Food Trucks: Start ’Em Up
Beginning today, food peddlers who wish to set up shop at one of 12 authorized sites at town-owned beaches in East Hampton can pick up applications from the Town Purchasing Department allowing them to bid on the rights to use one of the spots.
The rights will be given to the highest bidder. A points system, which the board attempted to institute last year, allowing the town board to weigh non-monetary factors such as experience and community ties as well as business and marketing details, has been abandoned.
Although that system was designed to provide consideration for longtime and popular vendors such as the Ditch Witch, which has been selling food at Ditch Plain beach for years, it did not result in the Ditch Witch gaining the concession for that spot last year.
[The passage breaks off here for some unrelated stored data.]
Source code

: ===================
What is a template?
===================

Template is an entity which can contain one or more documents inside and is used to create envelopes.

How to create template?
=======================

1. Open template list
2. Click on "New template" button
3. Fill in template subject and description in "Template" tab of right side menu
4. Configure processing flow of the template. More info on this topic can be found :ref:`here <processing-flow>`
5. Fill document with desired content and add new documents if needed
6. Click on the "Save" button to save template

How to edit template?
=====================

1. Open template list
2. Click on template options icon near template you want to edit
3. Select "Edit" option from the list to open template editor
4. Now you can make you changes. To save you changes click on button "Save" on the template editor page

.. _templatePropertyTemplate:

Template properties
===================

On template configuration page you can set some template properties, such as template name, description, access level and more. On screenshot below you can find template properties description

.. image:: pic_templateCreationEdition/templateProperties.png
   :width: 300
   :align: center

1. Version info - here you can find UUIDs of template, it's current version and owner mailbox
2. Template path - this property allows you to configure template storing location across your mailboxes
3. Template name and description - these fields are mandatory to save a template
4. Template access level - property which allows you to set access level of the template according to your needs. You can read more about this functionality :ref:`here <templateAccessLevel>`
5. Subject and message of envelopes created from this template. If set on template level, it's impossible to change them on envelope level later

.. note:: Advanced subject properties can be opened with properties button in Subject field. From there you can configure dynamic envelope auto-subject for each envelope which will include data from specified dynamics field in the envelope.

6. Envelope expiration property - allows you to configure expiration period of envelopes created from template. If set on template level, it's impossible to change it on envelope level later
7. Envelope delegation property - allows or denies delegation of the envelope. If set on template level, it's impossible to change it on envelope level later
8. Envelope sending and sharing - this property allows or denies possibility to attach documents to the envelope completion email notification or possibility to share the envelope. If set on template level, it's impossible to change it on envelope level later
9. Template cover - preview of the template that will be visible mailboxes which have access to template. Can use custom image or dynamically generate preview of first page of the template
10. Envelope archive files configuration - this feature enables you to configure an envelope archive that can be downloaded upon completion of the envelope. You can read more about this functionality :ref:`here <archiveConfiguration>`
Instead, a newcomer, Turf Lobster Rolls, came out ahead. Another longtime vendor at Ditch run by a local family, Beach Dog, lost out to Montaco, a relative newcomer.
That announcement prompted a wave of protest, and eventually the town board, citing a glitch in the process, in that not all of the bidders had received a detailed breakdown of the weighted criteria, threw out all of the bids, and the pay-for-a-site process. A compromise enabled all of the Montauk vendors to do business.
This year, the process begins again. While for years, vendors were allowed to set up shop on essentially a first-come-first-served basis, and traditional territories were informally respected, an increase in peddlers and the growth in popularity of food trucks created a need to begin to regulate the field, the town board had said.
The 12 sites to be licensed include Indian Wells Beach and Albert’s Landing in Amagansett, Maidstone Park in Springs, and Kirk Park and East Lake Drive in Montauk, among others.
A hearing will be held by the town board at 7 p.m. next Thursday at Town Hall on the addition of a South Otis Road location, near Ditch Plain in Montauk.
Potential vendors must submit bids to the Purchasing Department by 1 p.m. on March 22.